Manchester Memorial and Rockville General are both owned by Eastern Connecticut Health Network Inc., which was bought by California-based Prospect Medical Holdings Inc. last year. In 2015, St. Francis became part of Trinity Health New England, which stems from the Michigan-based Trinity Health network of Roman Catholic health centers that includes St. Mary’s in Waterbury.

St. Francis spokeswoman Fiona Phelan characterized MOABD’s partnership with RCCA as a decision by private practice doctors that has “nothing to do with the hospital.”

St.
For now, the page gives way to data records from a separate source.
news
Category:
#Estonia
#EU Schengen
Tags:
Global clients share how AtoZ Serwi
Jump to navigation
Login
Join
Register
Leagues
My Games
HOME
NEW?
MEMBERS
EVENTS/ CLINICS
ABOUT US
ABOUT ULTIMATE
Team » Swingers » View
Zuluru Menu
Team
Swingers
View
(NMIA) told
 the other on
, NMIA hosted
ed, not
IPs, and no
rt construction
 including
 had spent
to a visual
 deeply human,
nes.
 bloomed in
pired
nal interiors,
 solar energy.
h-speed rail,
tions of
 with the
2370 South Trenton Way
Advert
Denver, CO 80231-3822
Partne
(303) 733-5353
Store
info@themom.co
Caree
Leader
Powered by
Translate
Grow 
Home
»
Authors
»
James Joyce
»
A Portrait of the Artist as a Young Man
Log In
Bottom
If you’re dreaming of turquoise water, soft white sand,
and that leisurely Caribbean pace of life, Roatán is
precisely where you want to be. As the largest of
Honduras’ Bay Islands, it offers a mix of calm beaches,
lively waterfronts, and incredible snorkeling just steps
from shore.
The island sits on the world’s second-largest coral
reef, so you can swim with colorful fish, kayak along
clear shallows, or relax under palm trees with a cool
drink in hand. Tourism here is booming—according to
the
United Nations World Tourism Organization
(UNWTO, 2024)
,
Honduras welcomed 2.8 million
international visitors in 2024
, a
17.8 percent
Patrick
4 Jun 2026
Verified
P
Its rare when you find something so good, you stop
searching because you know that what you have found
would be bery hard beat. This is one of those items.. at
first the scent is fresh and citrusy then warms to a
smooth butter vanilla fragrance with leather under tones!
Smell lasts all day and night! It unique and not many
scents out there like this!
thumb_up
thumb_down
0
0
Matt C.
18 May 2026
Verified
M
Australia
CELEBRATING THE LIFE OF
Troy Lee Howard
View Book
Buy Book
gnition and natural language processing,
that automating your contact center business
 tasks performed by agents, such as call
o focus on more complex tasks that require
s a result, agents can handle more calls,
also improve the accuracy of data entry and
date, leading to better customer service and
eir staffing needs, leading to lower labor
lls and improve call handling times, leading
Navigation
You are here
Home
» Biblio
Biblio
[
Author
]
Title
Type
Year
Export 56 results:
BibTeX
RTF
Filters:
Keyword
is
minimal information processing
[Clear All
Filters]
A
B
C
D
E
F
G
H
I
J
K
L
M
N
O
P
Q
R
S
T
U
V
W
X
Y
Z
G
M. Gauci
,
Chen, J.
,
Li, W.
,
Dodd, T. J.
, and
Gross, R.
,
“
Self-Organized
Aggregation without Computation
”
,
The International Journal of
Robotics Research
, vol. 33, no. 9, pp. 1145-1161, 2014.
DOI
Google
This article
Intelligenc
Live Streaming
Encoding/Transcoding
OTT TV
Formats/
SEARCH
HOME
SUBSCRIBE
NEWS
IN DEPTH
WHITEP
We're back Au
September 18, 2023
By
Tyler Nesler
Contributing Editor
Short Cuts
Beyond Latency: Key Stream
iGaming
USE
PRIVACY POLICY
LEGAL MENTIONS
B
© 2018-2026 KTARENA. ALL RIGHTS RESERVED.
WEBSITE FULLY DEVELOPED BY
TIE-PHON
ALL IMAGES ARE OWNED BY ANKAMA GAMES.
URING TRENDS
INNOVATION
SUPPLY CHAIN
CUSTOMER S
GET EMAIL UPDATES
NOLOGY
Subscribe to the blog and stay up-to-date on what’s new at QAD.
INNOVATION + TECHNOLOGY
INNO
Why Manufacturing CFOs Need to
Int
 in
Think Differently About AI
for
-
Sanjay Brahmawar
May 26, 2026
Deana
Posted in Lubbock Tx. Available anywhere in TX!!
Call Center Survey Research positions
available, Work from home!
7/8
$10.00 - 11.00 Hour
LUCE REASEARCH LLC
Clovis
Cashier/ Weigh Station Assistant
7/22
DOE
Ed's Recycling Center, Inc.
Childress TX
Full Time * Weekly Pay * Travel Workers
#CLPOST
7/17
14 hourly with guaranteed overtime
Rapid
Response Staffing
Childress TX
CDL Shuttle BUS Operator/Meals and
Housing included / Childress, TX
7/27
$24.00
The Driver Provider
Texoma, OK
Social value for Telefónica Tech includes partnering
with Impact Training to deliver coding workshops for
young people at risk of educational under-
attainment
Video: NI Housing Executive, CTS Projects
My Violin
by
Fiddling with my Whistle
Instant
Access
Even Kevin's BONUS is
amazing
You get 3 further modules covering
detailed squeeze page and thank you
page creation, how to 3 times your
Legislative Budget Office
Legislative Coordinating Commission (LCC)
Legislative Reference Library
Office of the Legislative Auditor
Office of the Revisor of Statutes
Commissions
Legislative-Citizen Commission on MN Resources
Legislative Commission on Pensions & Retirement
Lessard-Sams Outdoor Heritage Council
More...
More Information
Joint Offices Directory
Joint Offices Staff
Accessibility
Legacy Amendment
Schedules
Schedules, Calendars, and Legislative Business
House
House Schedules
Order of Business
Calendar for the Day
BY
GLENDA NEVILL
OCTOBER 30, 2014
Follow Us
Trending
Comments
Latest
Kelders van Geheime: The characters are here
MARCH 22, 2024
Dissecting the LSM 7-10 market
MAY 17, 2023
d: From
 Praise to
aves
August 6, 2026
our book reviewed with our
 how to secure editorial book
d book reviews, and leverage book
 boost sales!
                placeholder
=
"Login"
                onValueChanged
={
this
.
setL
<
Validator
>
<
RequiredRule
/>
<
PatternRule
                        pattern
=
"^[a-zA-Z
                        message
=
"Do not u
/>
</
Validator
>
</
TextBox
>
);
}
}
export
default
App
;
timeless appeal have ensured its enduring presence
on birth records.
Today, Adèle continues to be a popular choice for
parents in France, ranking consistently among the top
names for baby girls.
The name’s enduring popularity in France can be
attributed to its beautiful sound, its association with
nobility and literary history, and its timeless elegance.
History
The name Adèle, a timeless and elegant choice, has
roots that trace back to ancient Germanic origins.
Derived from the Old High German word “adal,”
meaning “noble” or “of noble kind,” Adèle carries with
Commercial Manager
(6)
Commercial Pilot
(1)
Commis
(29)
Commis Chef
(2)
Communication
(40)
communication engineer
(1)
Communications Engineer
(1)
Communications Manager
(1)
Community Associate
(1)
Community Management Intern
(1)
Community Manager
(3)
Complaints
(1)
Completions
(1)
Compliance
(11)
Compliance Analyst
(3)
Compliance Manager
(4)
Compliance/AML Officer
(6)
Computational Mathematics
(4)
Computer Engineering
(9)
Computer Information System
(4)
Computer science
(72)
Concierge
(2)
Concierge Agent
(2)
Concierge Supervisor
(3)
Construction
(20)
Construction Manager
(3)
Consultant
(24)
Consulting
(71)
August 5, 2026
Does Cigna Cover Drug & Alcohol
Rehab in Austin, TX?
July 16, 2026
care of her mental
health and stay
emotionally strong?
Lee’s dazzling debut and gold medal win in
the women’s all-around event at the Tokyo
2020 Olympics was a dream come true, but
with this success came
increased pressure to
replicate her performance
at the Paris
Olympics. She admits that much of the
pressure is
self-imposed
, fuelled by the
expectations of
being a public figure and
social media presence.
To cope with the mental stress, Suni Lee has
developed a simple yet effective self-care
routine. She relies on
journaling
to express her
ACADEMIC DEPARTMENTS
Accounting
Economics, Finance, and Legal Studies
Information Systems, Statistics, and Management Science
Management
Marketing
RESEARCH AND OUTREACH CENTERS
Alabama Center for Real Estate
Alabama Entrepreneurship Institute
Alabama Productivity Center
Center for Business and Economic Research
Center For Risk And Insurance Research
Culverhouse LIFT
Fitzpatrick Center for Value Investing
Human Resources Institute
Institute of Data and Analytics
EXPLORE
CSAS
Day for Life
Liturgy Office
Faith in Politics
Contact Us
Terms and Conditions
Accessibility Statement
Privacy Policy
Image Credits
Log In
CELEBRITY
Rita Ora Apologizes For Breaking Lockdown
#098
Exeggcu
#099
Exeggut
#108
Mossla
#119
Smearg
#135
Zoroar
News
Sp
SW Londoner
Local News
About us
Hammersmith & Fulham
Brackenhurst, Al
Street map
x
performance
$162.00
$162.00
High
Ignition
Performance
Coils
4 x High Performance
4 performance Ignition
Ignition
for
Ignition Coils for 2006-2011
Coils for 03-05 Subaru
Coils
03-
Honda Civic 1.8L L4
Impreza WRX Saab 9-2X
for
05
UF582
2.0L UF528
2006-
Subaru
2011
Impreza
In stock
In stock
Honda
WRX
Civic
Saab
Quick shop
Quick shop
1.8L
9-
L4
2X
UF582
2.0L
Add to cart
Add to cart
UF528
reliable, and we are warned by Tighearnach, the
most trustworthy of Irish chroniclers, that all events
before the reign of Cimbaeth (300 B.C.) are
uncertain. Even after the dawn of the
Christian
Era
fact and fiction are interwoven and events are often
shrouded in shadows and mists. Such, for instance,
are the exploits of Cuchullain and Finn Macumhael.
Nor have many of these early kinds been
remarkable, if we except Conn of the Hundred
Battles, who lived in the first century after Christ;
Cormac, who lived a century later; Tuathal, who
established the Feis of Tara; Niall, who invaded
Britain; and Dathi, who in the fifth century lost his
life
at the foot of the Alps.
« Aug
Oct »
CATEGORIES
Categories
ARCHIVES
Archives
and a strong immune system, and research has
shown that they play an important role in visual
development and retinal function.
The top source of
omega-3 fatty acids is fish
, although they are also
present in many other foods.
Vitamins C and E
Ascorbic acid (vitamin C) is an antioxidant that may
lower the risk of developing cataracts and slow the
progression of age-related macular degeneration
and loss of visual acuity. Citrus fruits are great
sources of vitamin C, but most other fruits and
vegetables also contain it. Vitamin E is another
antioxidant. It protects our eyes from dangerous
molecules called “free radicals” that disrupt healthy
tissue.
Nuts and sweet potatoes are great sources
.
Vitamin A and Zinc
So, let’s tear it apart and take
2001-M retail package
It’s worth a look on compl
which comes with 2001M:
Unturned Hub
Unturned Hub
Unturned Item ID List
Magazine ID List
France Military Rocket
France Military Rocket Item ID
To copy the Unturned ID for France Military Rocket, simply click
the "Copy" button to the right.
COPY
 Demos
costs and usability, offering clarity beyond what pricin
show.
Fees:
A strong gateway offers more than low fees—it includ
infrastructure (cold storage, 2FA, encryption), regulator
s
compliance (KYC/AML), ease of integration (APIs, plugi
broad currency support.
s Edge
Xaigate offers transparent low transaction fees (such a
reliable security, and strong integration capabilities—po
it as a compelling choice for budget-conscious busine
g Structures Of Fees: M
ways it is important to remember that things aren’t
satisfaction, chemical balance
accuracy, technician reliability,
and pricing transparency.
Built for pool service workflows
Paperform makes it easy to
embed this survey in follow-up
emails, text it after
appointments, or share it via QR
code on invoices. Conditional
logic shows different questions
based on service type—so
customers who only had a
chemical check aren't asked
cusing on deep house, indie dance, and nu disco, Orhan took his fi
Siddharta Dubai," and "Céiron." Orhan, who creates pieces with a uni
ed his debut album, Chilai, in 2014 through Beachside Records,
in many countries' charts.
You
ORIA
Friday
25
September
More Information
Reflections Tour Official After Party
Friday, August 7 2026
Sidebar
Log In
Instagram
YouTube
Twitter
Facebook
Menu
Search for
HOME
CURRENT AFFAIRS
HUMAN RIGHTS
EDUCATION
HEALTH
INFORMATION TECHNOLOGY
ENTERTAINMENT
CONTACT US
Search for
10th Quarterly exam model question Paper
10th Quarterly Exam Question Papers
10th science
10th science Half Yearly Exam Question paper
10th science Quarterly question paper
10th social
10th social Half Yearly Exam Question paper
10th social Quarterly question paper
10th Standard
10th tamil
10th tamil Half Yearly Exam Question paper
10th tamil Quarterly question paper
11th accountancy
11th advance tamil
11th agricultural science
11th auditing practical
Francis and Yale-New Haven Hospital, which is Connecticut’s largest hospital, began a collaboration on cancer and oncology in 2015. The result is a branch of Yale-New Haven’s Smilow Cancer Hospital at St. Francis, to serve Hartford-area patients.

Boston-based Dana-Farber Cancer Institute, one of the most nationally recognized names in cancer care, had partnered on a center in Waterford with New London-based Lawrence & Memorial Hospital, but their affiliation ended after three years when L&M choose to become part of Yale-New Haven’s health network.

Linking with bigger operations amid a changing regulatory environment, however, has left some doctors and hospital administrators dissatisfied.

The Connecticut Hospital Association continues to challenge the state’s so-called hospital tax, saying it hurts members’ ability to care for patients. Meanwhile, St. Mary’s Hospital CEO Chad Wable last week told a Waterbury Regional Chamber audience that Connecticut is the worst state in which to run a hospital, according to a story in the Republican-American newspaper.